Dexter: "All In The Family"

From Season One, Episode One, we’ve known that Rita’s presence in Dexter’s life has been about keeping up the appearance of being a normal guy, which is a necessary cover for a serial killer to have. Much time has passed between then and now, but even tonight, he talks (via narration, of course) about the practical reasons for playing that role: “Family man, husband, and father—sounds so upstanding, harmless. Much better than lives alone, keeps to himself.” Now that Rita is pregnant, it’s only logical that Dexter goes that next step, “the role of a lifetime,” by marrying her and becoming a father to her Cody, Astor, and baby-to-be-named-later. And in the hyper-rational part of Dexter’s brain, that line of reasoning makes perfect sense.
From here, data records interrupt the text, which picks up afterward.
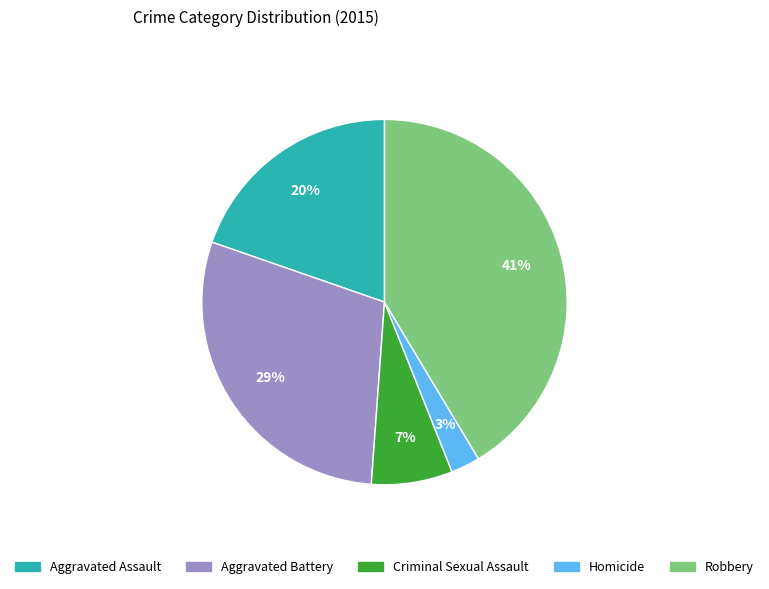

What percentage is the Robbery slice, to the nearest percent?

41%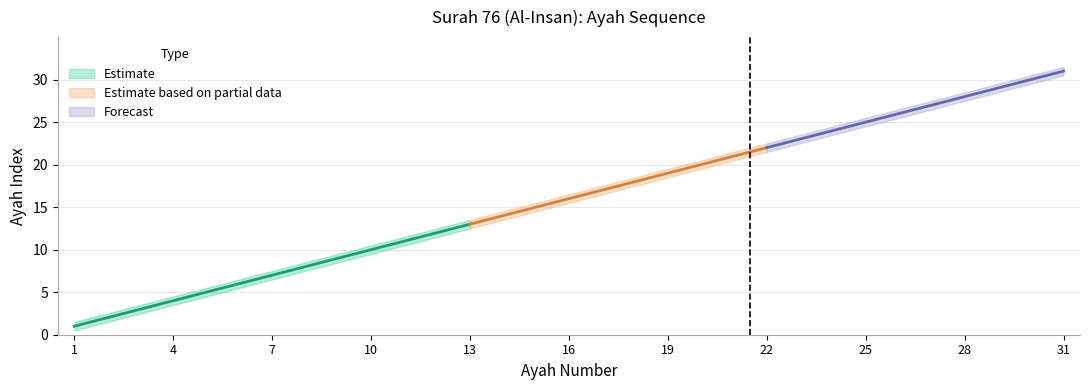

Reading left to right, extract all data points from this chart.

Ayah Number: 1=1.0	2=2.0	3=3.0	4=4.0	5=5.0	6=6.0	7=7.0	8=8.0	9=9.0	10=10.0	11=11.0	12=12.0	13=13.0	14=14.0	15=15.0	16=16.0	17=17.0	18=18.0	19=19.0	20=20.0	21=21.0	22=22.0	23=23.0	24=24.0	25=25.0	26=26.0	27=27.0	28=28.0	29=29.0	30=30.0	31=31.0
Lower Bound: 1=0.5	2=1.5	3=2.5	4=3.5	5=4.5	6=5.5	7=6.5	8=7.5	9=8.5	10=9.5	11=10.5	12=11.5	13=12.5	14=13.5	15=14.5	16=15.5	17=16.5	18=17.5	19=18.5	20=19.5	21=20.5	22=21.5	23=22.5	24=23.5	25=24.5	26=25.5	27=26.5	28=27.5	29=28.5	30=29.5	31=30.5
Upper Bound: 1=1.5	2=2.5	3=3.5	4=4.5	5=5.5	6=6.5	7=7.5	8=8.5	9=9.5	10=10.5	11=11.5	12=12.5	13=13.5	14=14.5	15=15.5	16=16.5	17=17.5	18=18.5	19=19.5	20=20.5	21=21.5	22=22.5	23=23.5	24=24.5	25=25.5	26=26.5	27=27.5	28=28.5	29=29.5	30=30.5	31=31.5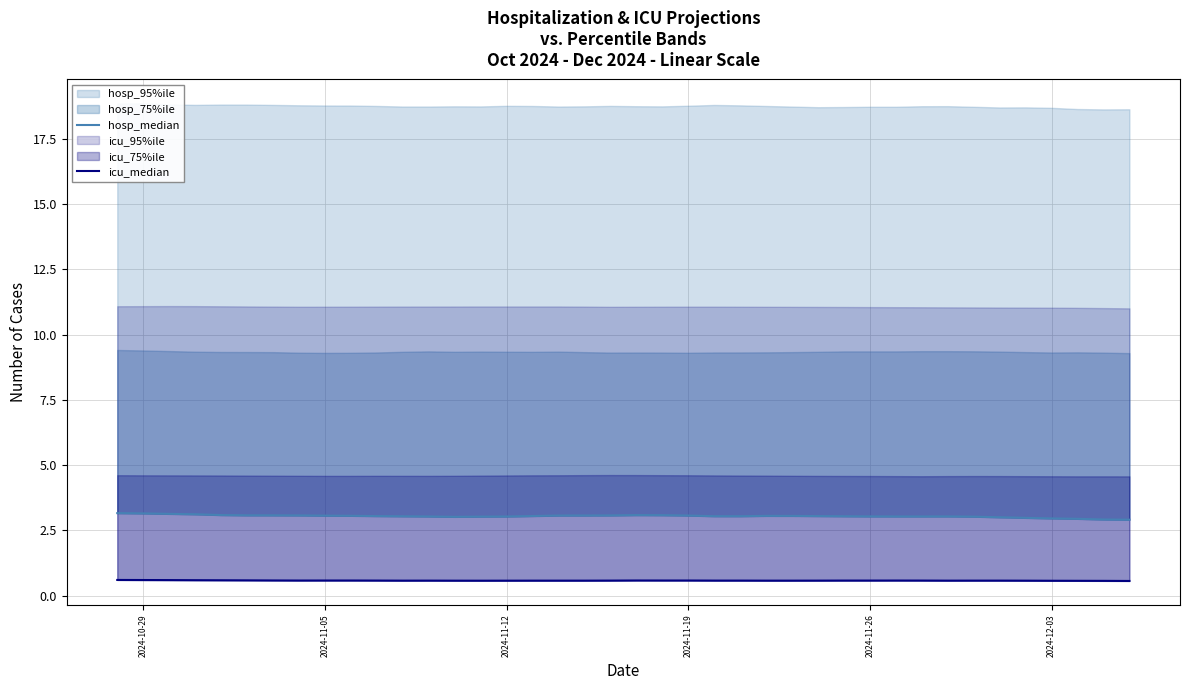

In icu_median, how many points are higher than both neighbors (excluding endpoints)?

3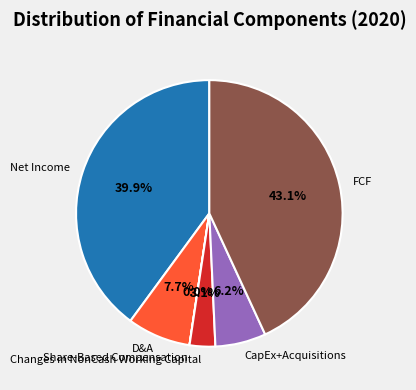

To the nearest percent, what percentage of the pie is D&A?

8%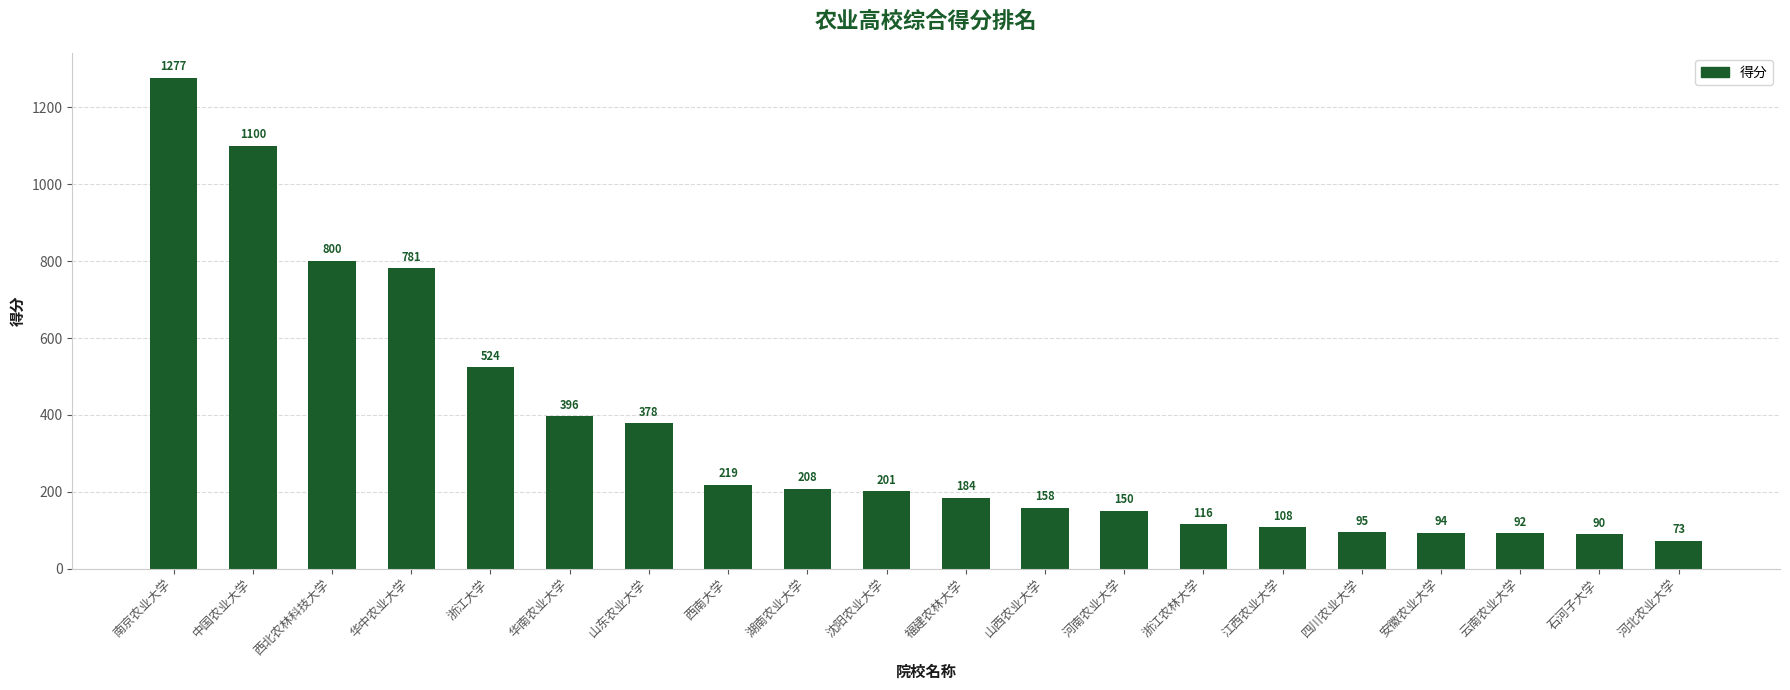

What position from the left is 云南农业大学?

18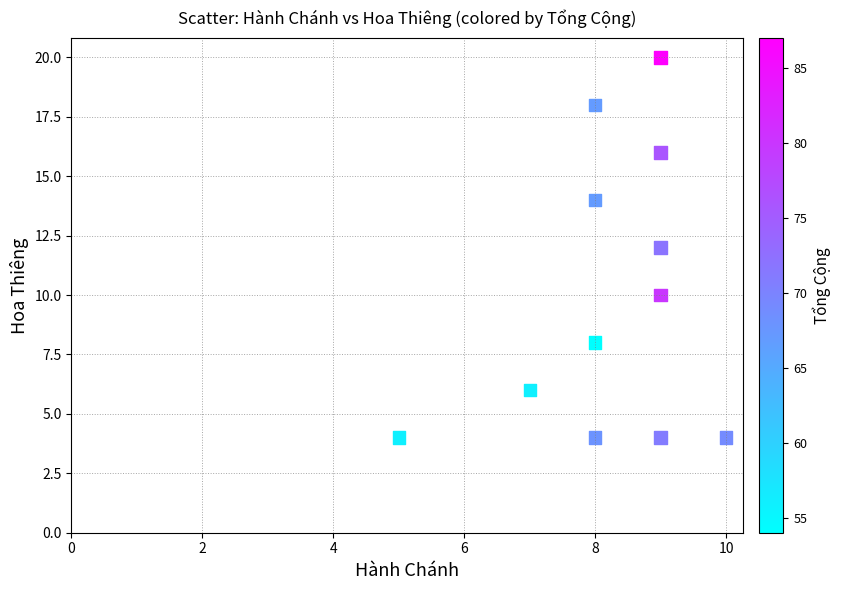

What is the average Y value?

10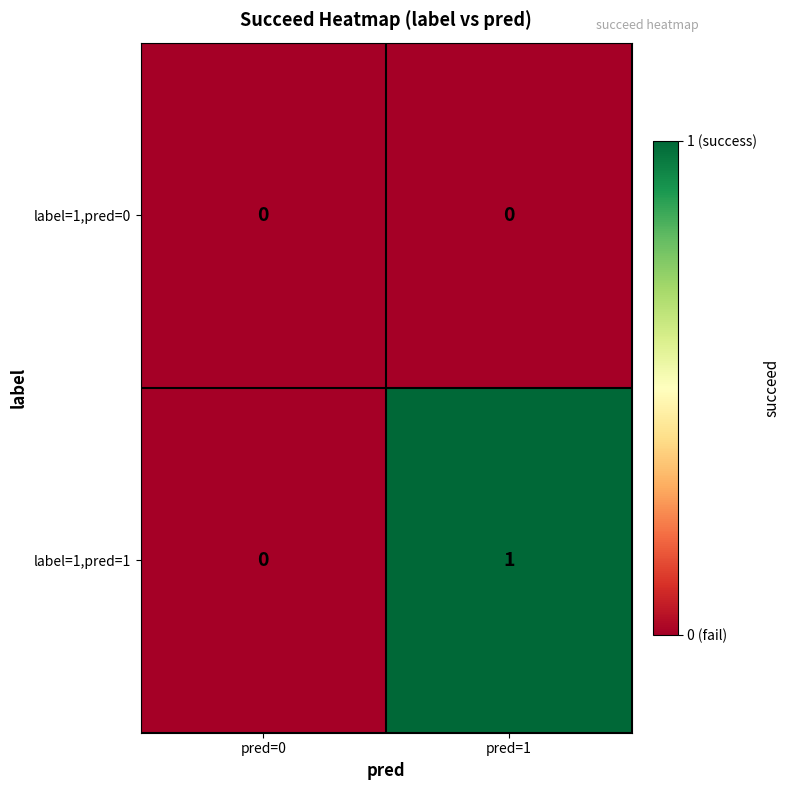

At which category is the sum across all series the highest?

pred=1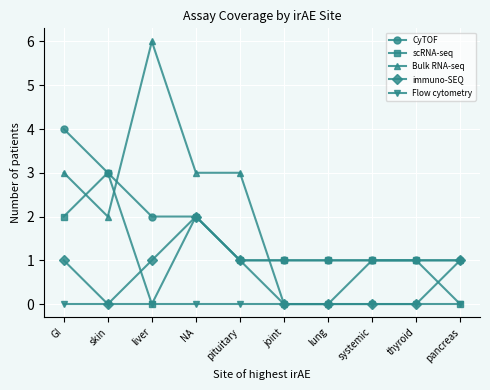

What are all the series names shown in the legend?

CyTOF, scRNA-seq, Bulk RNA-seq, immuno-SEQ, Flow cytometry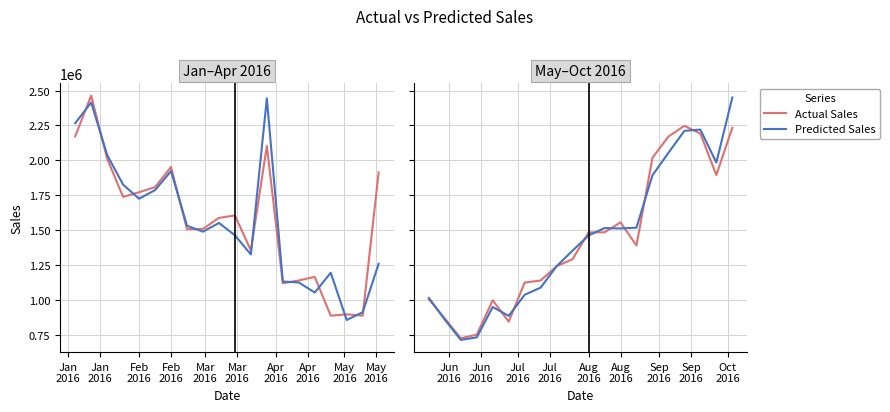

Count the number of data series in this chart.

2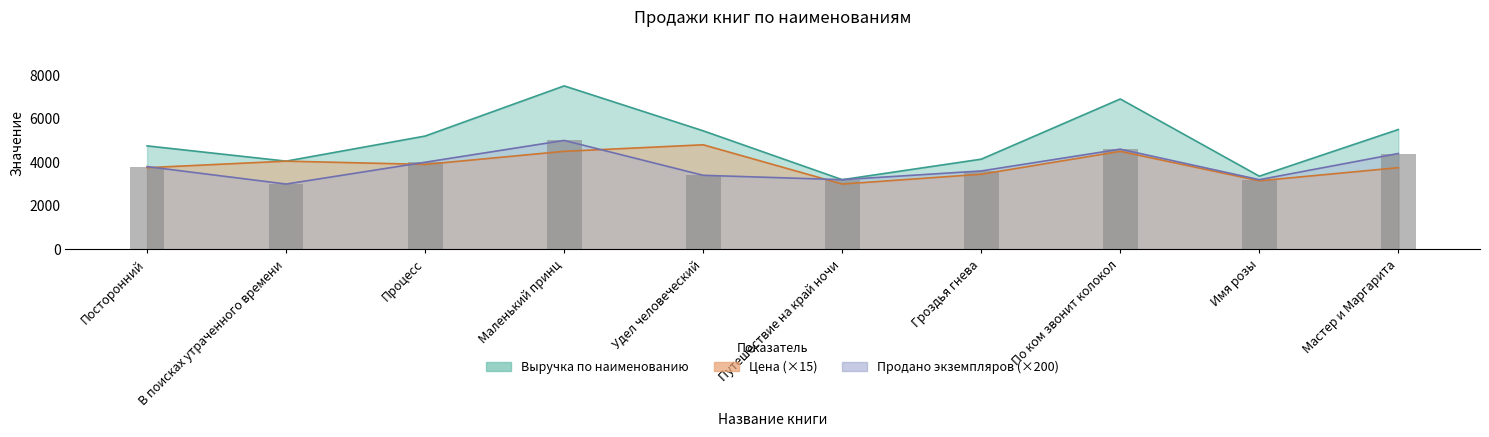

What is the label of the 6th bar from the left?

Путешествие на край ночи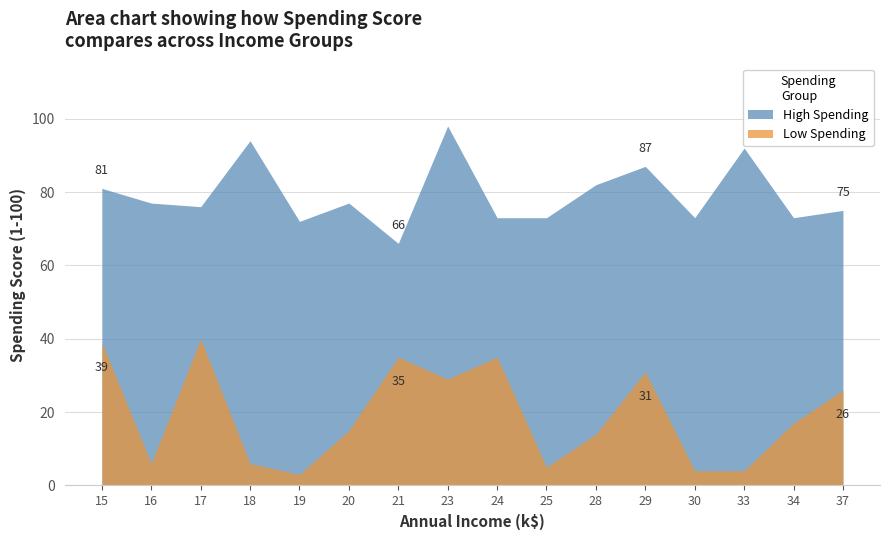

Which series has the largest total across all categories?

High Spending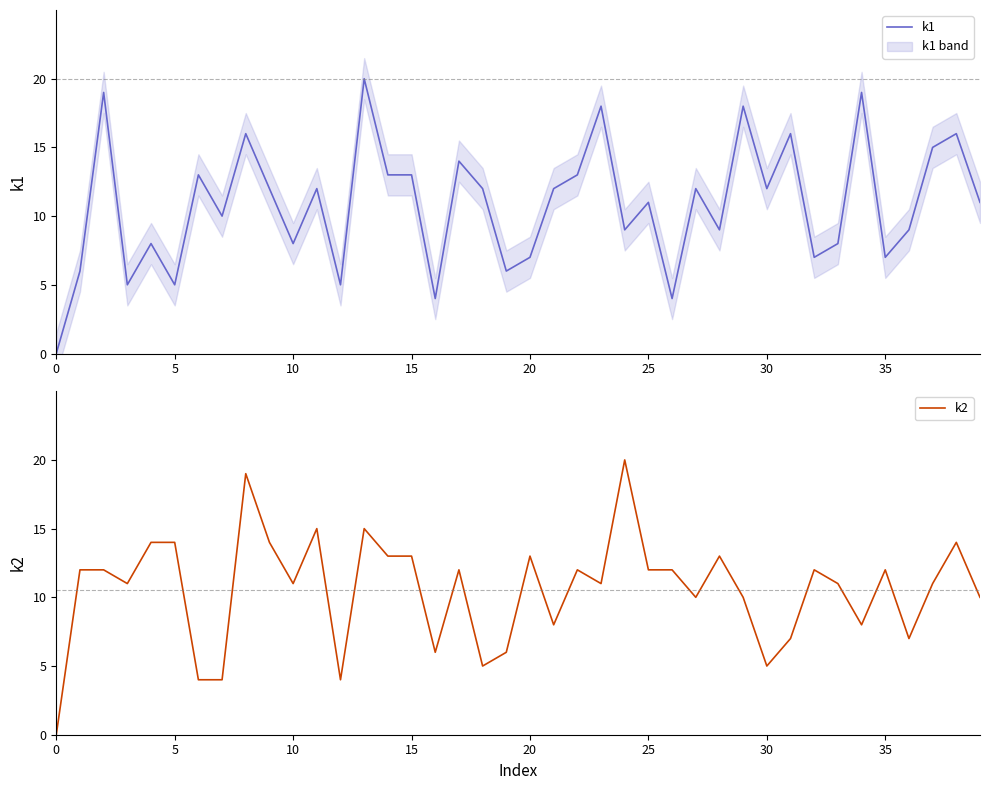

In k2, how many points are higher than both neighbors (excluding endpoints)?

11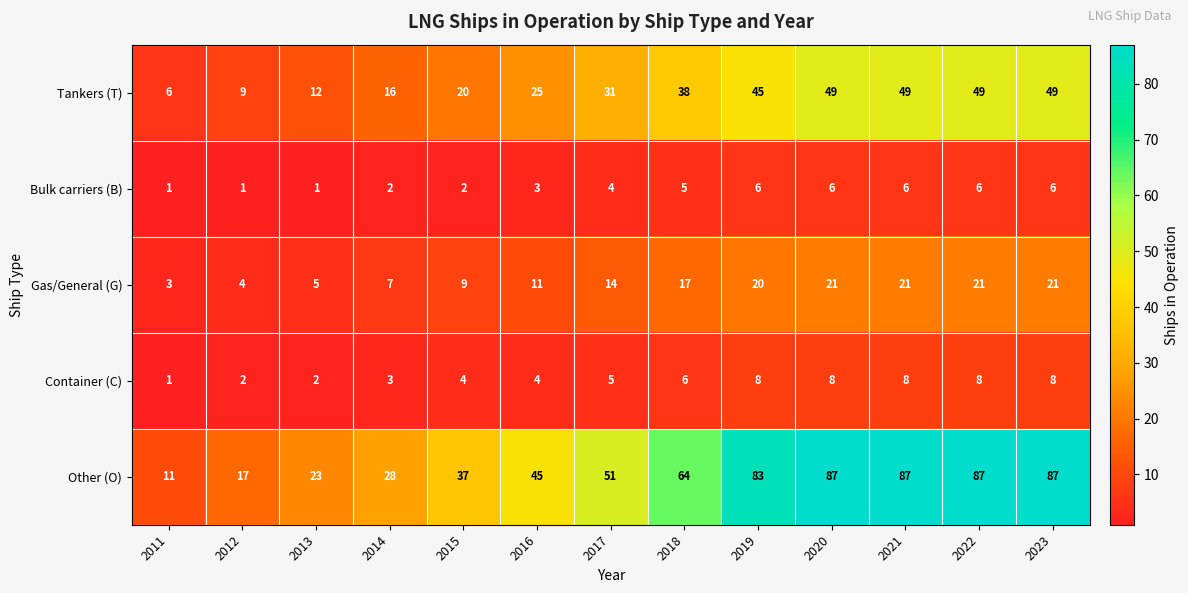

What is the difference between the Other (O) values at 2020 and 2013?

64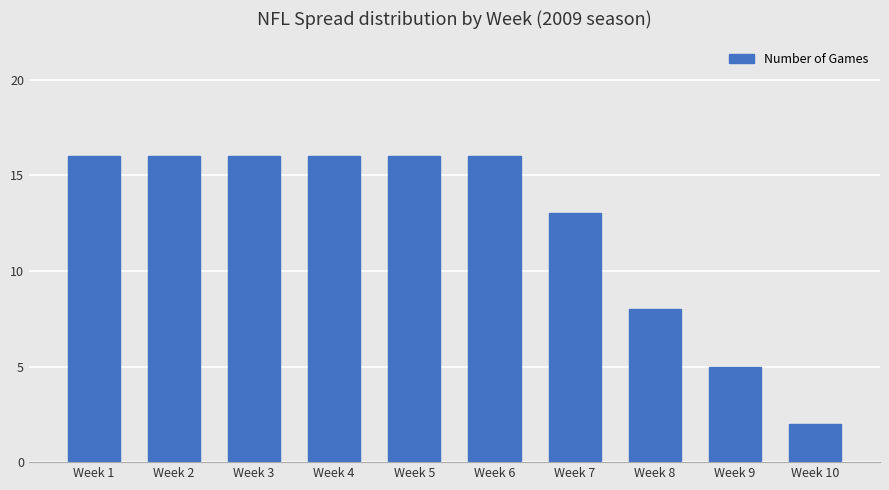

Is it true that the value at Week 8 is 8?

True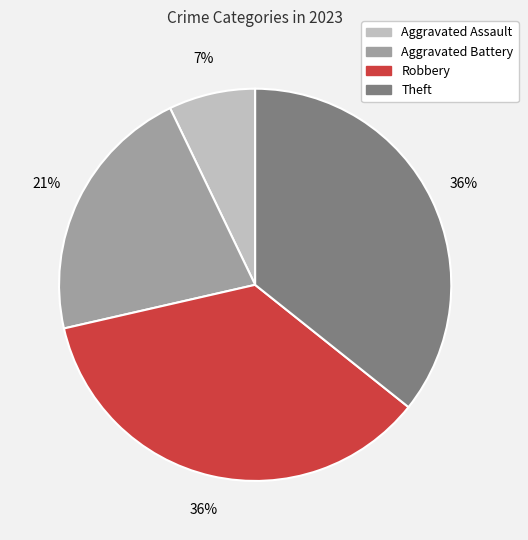

To the nearest percent, what is the combined percentage of Robbery and Aggravated Battery?

57%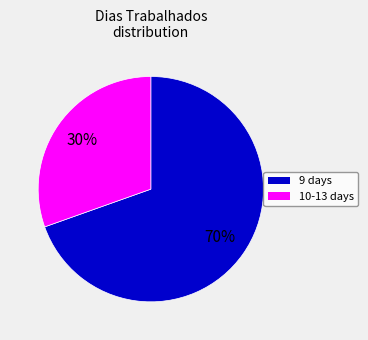

Does any single category account for the majority?

Yes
But the heart is not a rational organ (except when it’s pumping blood and keeping us alive, thank Jeebus), and someone as authentically human and needful as Rita isn’t going to accept a proposal based on joint assets, insurance coverage, or even the promise of having Dexter around to help with the family. That’s why Dexter’s extremely awkward first proposal around the kids is such a catastrophe, because it’s so the opposite of the bent-knee, earnest speechifying that women expect and deserve. In order to convince her to marry him—and he knows he needs to, if he wants to keep his cover going—Dexter has to give a more convincing performance.
Key word being “performance” here. Though “All In The Family” had some of the weakest material in any of the four episodes so far, Dexter’s fresh understanding that he’s an actor in a play was captivating to behold. And that he learns that lesson from a psychotic woman who bashed her would-be lover’s head in and lied about it… well, that’s the kind of sick stuff that makes the show great. Dexter has been training to be an actor since his adoptive father took him under his wing and taught him how to obscure and channel his decidedly anti-social impulses. So it only follows that he would be called upon finally to take the ultimate part. The question remains: Is it all just performance? Will there ever be a point when Dexter realizes that he’s not really acting normal but has become normal?
One big plus to this episode: It was good to see Dexter back at work again. He’s spent so much of his time the last two seasons covering up his own messes that you forget why Miami Metro even has him in their employ. Tonight, he actually worked a case through legitimate blood spatter analysis and dramatically demonstrated that the killer in a gruesome breaking-and-entering scheme gone wrong was not a 6-foot-plus male but the grieving fiancée he left behind. If anything, Dexter is more surprised at the revelation than the detectives, and perversely enough, he’s inspired by her, too, since she played the grieving widow part to perfection. How did she do it so well? Because she committed to the role and appeared to believe fully in what she was saying. Why? Because some of those feelings may be authentic. The writers have done a first-rate job wedding the A-plot with the B-plot here.